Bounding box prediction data
↓↓↓
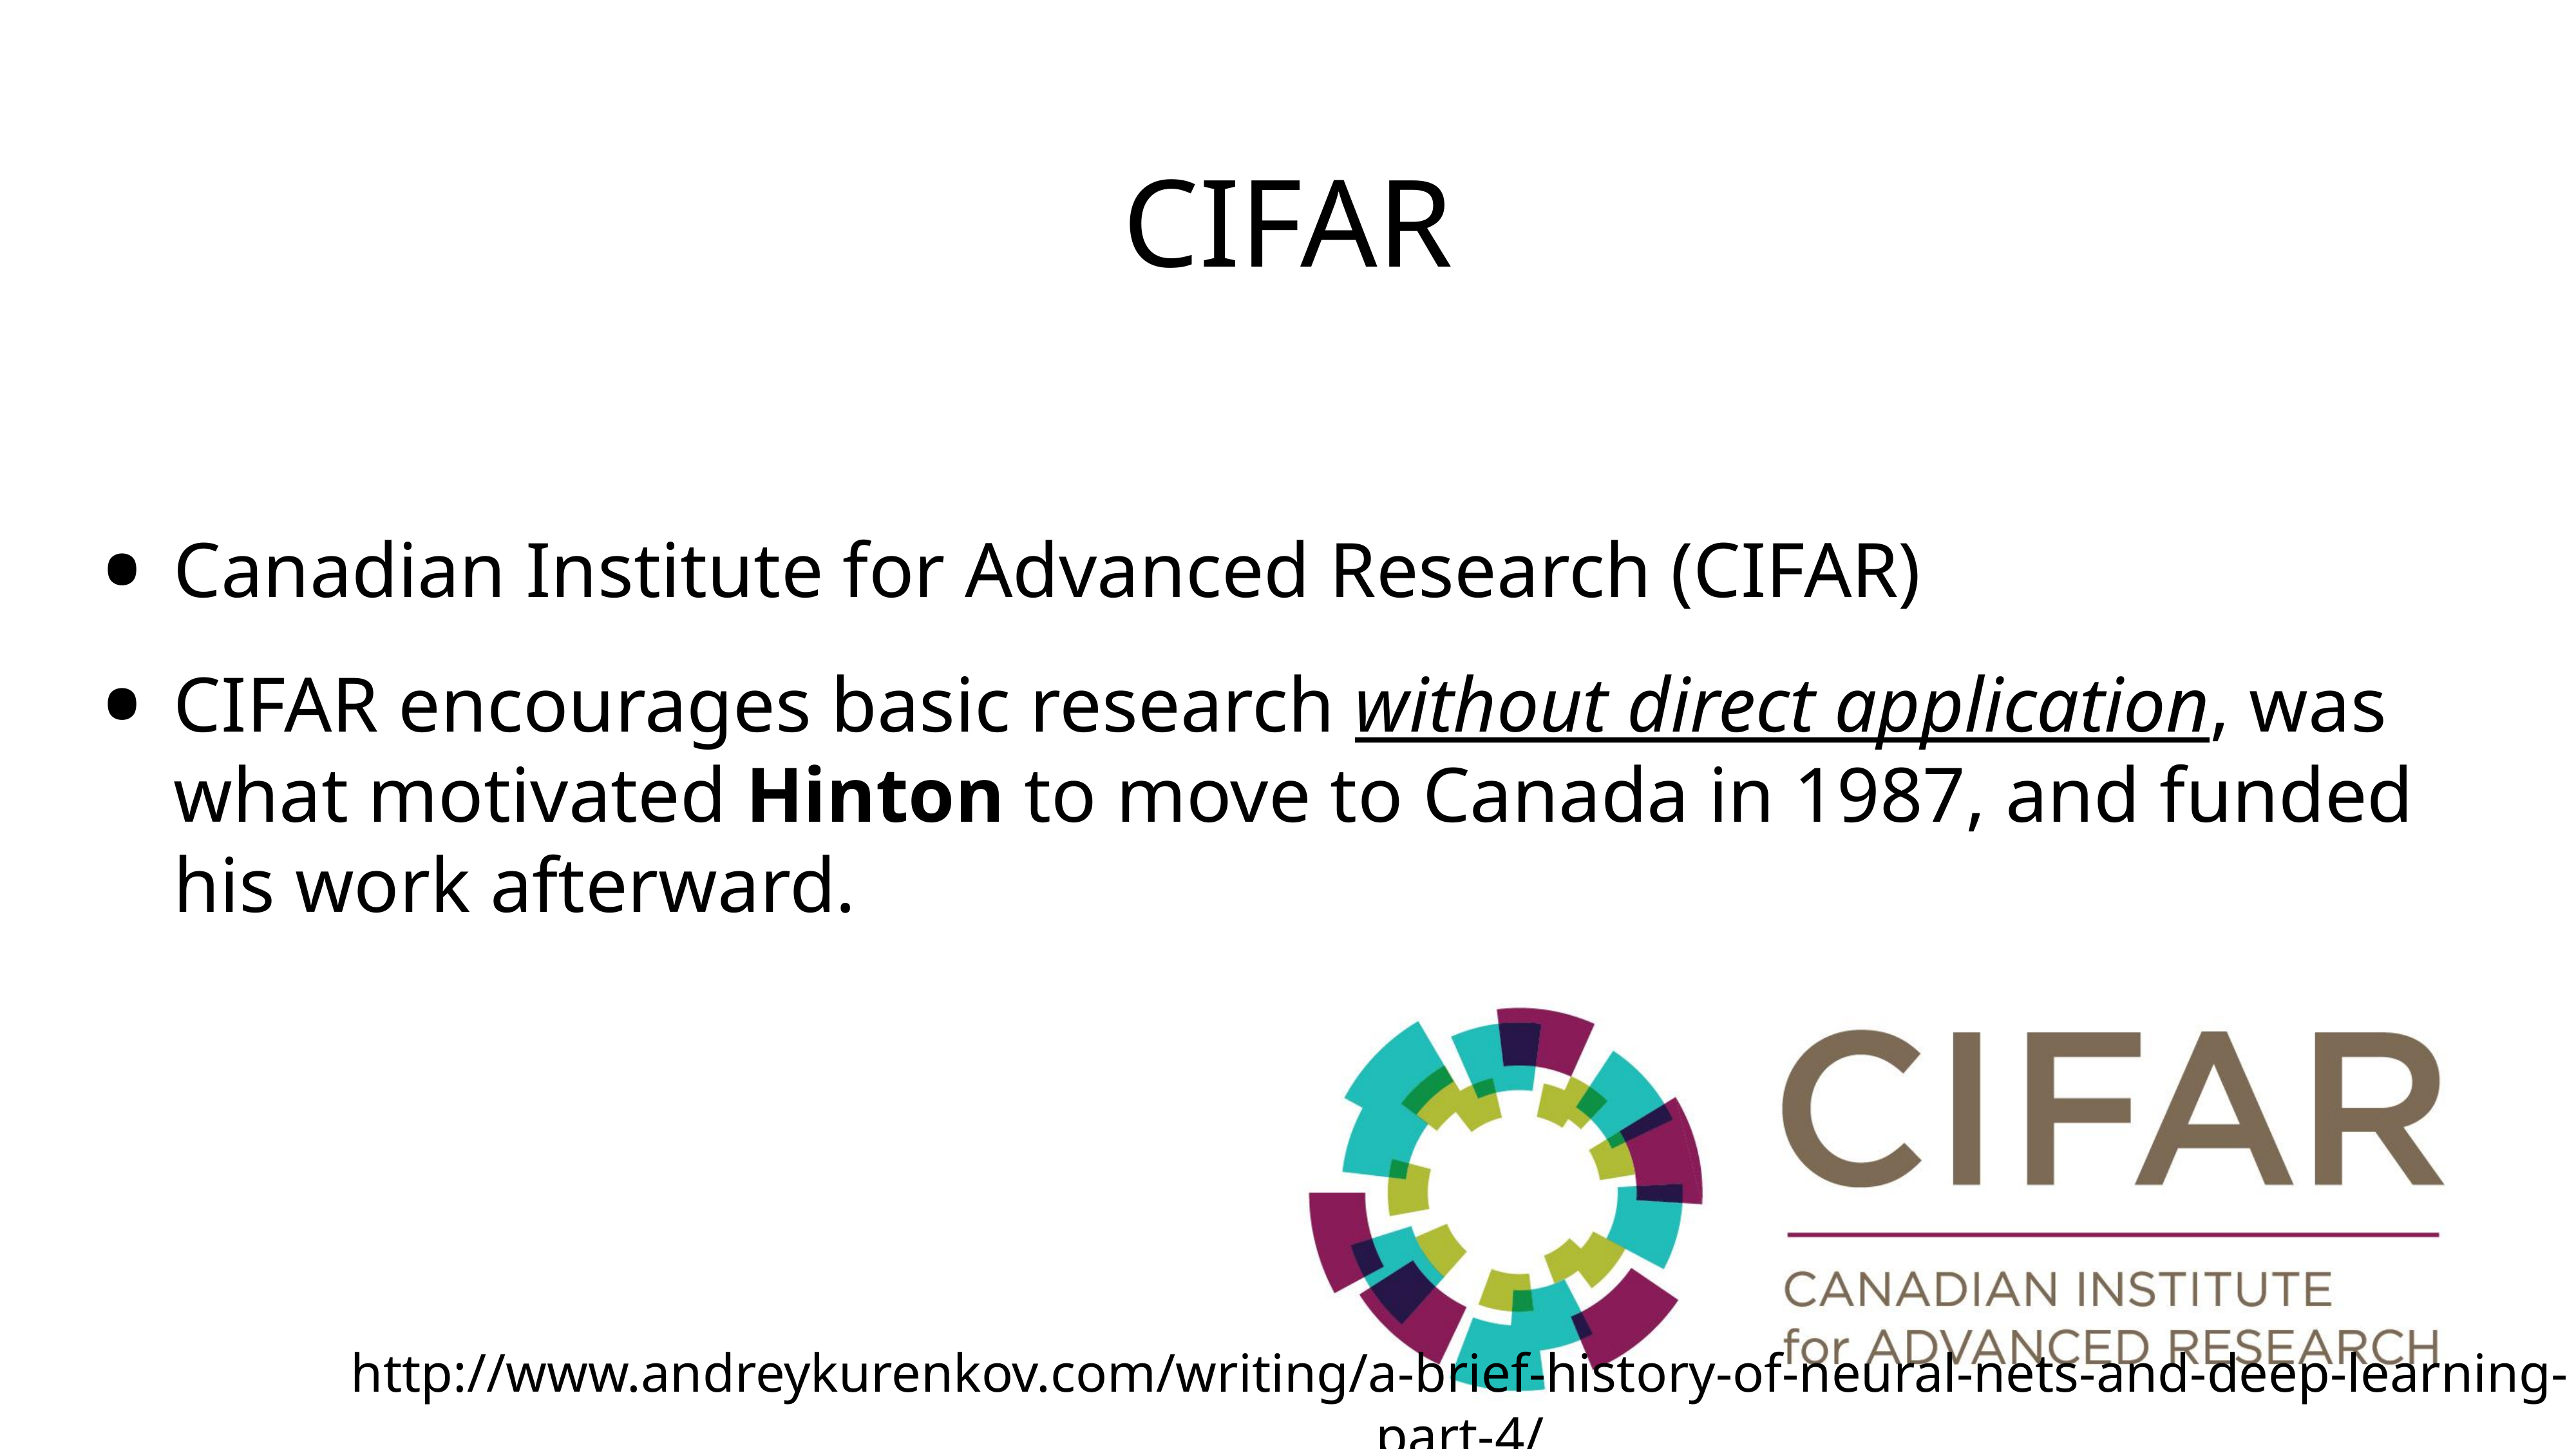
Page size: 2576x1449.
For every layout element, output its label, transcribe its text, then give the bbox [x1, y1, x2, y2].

list Canadian Institute for Advanced Research (CIFAR) CIFAR encourages basic research without direct application, was what motivated Hinton to move to Canada in 1987, and funded his work afterward. [50, 315, 2526, 1134]
picture [1253, 929, 2506, 1449]
text_box http://www.andreykurenkov.com/writing/a-brief-history-of-neural-nets-and-deep-learning-part-4/ [2511, 1363, 2576, 1442]
title CIFAR [0, 37, 2576, 401]
text_box http://www.andreykurenkov.com/writing/a-brief-history-of-neural-nets-and-deep-learning-part-4/ [343, 1363, 1248, 1442]
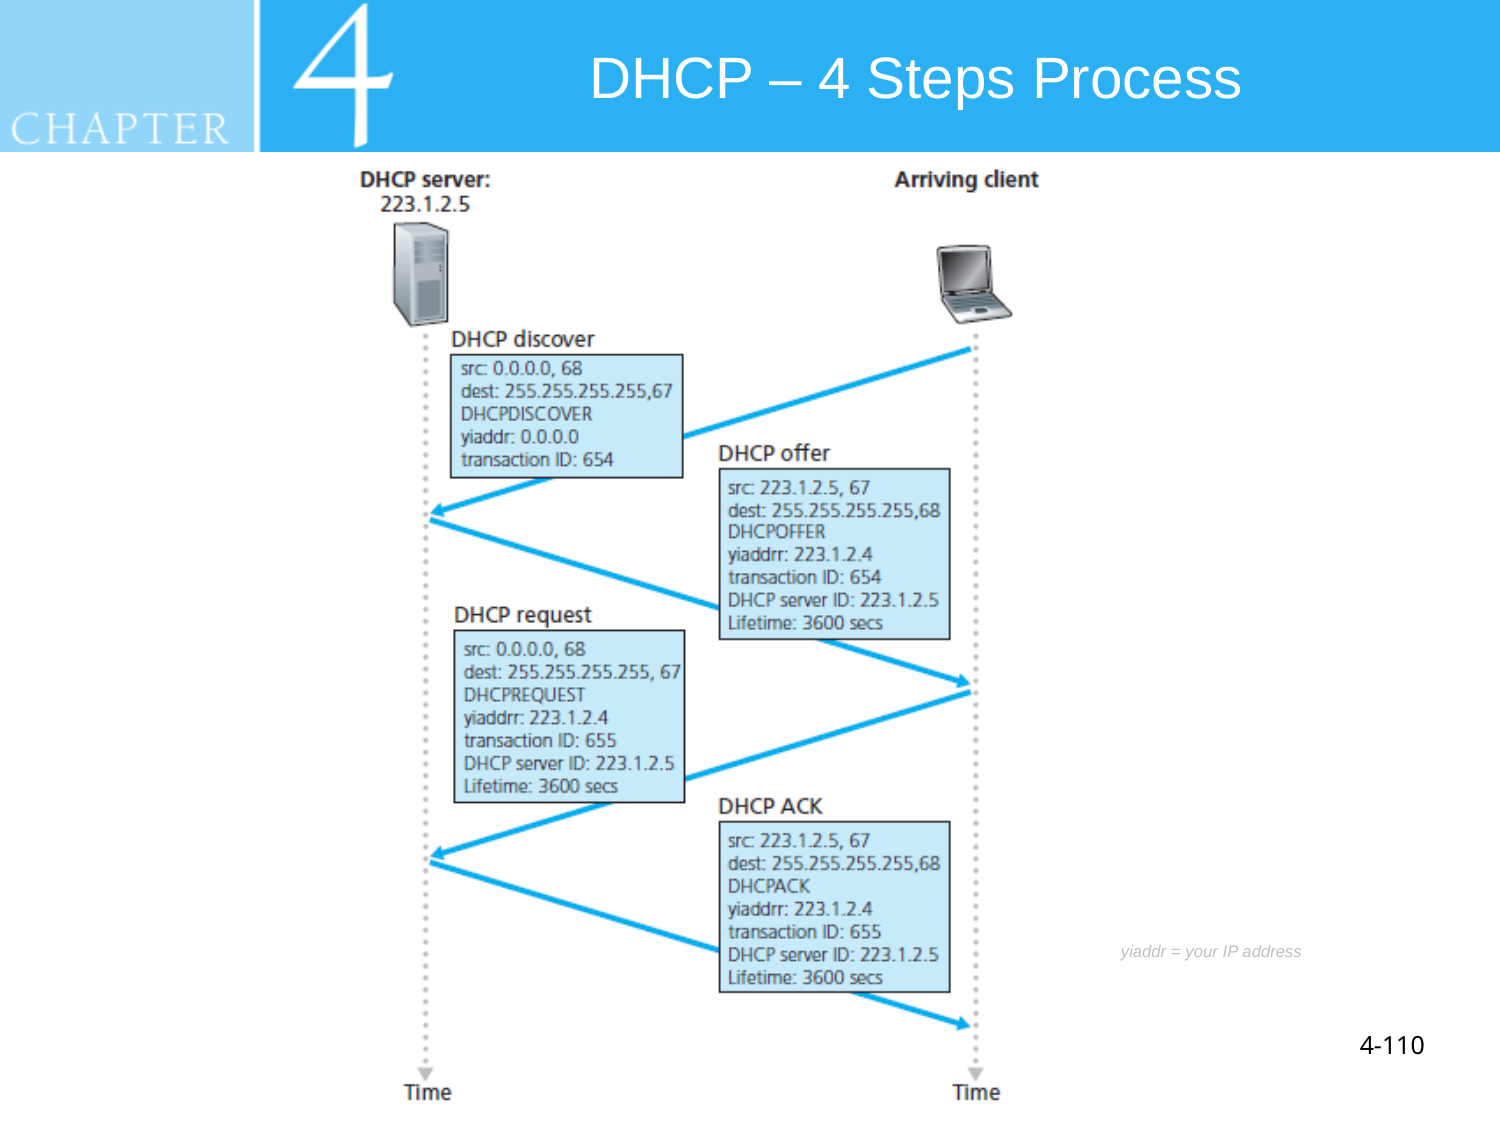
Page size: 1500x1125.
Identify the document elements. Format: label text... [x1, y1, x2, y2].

picture [300, 153, 1132, 1125]
slide_number 4-110 [1344, 1021, 1463, 1072]
text_box yiaddr = your IP address [1135, 933, 1437, 969]
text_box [0, 0, 1500, 153]
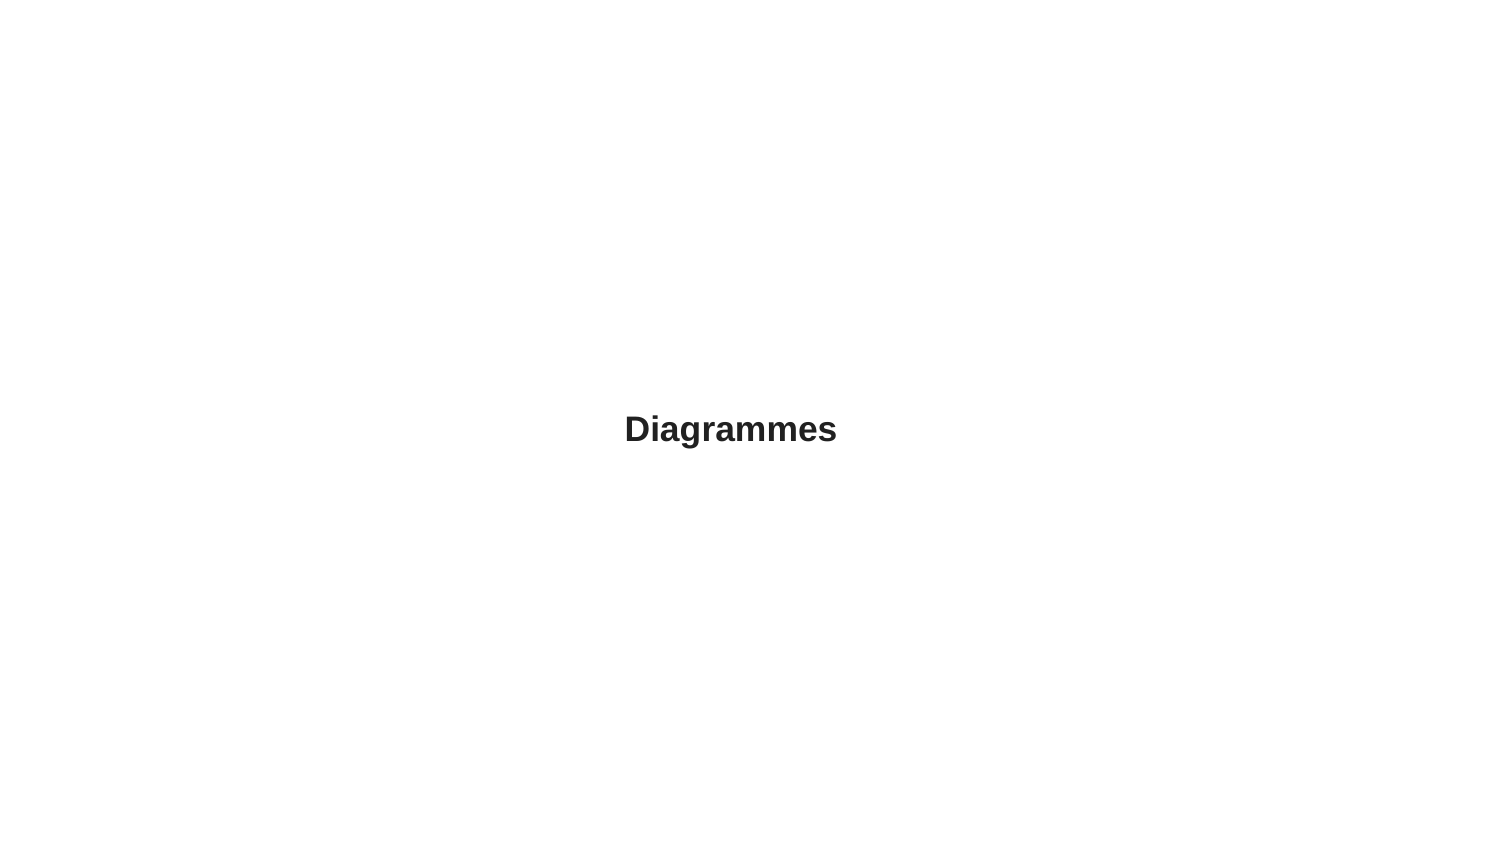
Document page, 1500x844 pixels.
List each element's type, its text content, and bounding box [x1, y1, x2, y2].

title Diagrammes [609, 391, 857, 485]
↑↑↑
» **PROBLEM**:
Note each line of the entries that has "size" in it, and copy those lines.

» **WRITTEN REPLY**:
Page size: 2576x1449.
Page size: 1500x1125.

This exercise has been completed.